Juru bicara Kementerian Luar Negeri Iran, Esmail Baghaei, mengatakan pada Senin (30/3) bahwa pembahasan itu kini juga menjadi perdebatan di ruang publik.
Baghaei menegaskan posisi resmi Teheran di tengah meningkatnya kekhawatiran soal eskalasi nuklir.
“Iran tidak pernah mencari dan tidak akan mencari senjata nuklir,” ujarnya, sebagaimana dilansir AFP.
Namun, ia menyinggung serangan terhadap fasilitas nuklir Iran dalam konflik sebelumnya sebagai alasan munculnya wacana keluar dari perjanjian tersebut.
“Apa manfaat bergabung dalam perjanjian jika pihak-pihak yang bersikap intimidatif bukan hanya tidak mengizinkan kami menikmati hak kami, tetapi juga menyerang fasilitas nuklir kami?” lanjutnya.
Reuters melaporkan, Baghaei menegaskan Iran tetap akan mematuhi ketentuan NPT selama masih menjadi anggota, namun keputusan akhir berada di tangan parlemen yang kini tengah mengkaji kemungkinan keluar dari perjanjian tersebut.

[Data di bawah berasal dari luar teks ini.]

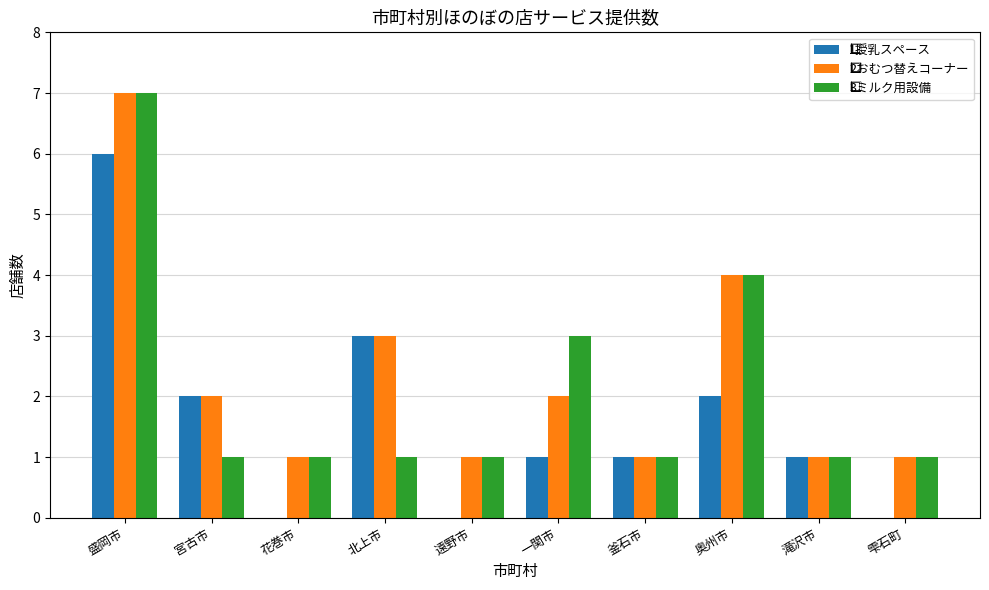

What is the greatest value displayed?

7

Perjanjian NPT sendiri mengatur pembatasan penyebaran senjata nuklir dan mengizinkan pemanfaatan energi nuklir untuk tujuan damai di bawah pengawasan internasional.

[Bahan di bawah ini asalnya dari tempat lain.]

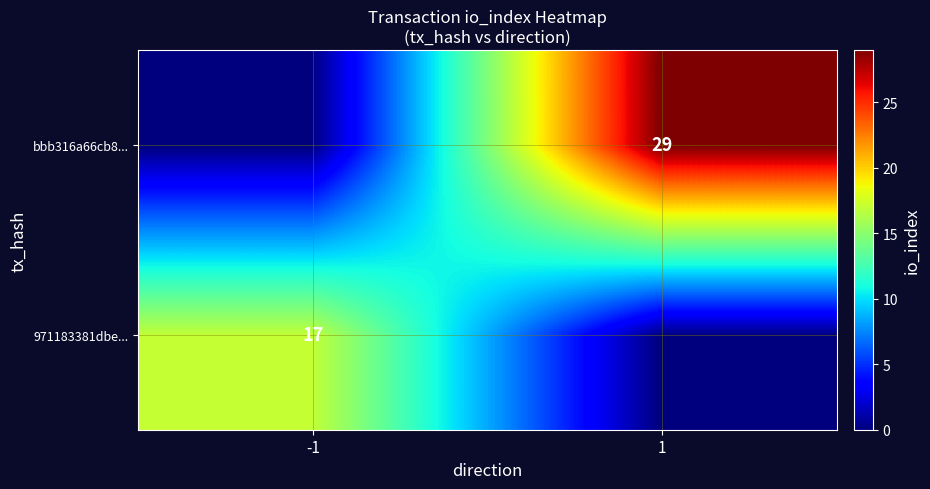

The bbb316a66cb8... series shows 6 at 1. True or false?

False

Langkah Iran ini dinilai berpotensi meningkatkan ketegangan global karena jika keluar dari NPT, Teheran tidak lagi terikat kewajiban transparansi program nuklirnya.

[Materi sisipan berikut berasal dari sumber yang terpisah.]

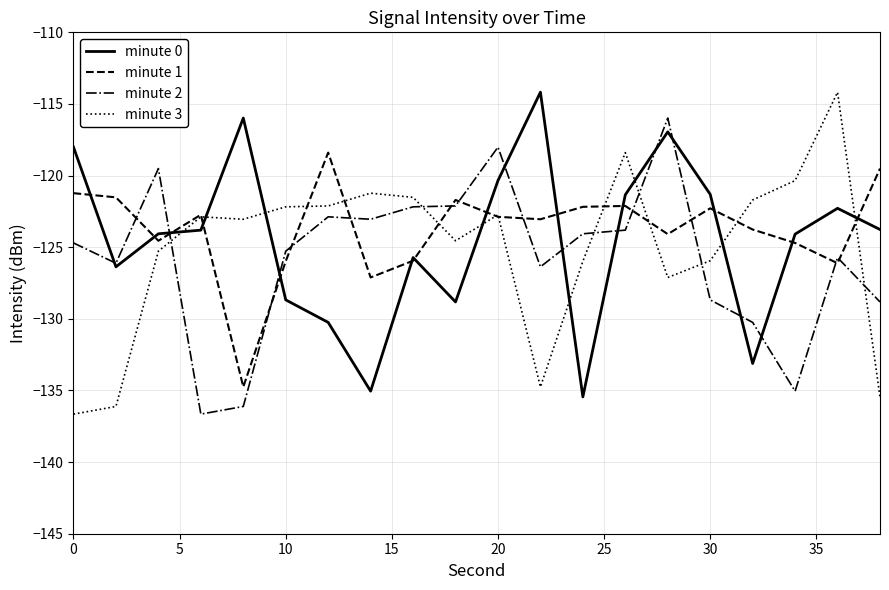

True or false: minute 2 and minute 1 intersect in this chart.

True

Sebelumnya, fasilitas nuklir Iran menjadi target serangan besar dalam konflik selama 12 hari pada Juni 2025, ketika Israel melancarkan serangan udara ke sejumlah fasilitas nuklir dan militer Iran sejak 13 Juni, lalu diikuti keterlibatan AS yang menghantam situs nuklir utama seperti Fordow, Natanz, dan Isfahan pada 22 Juni 2025.
Kemudian pada 28 Februari 2026, Iran kembali diserang oleh AS-Israel dan menambah eskalasi konflik kawasan. Terbaru, fasilitas nuklir Iran pada Jumat (27/3) juga dilaporkan menjadi target hantaman rudal AS-Israel.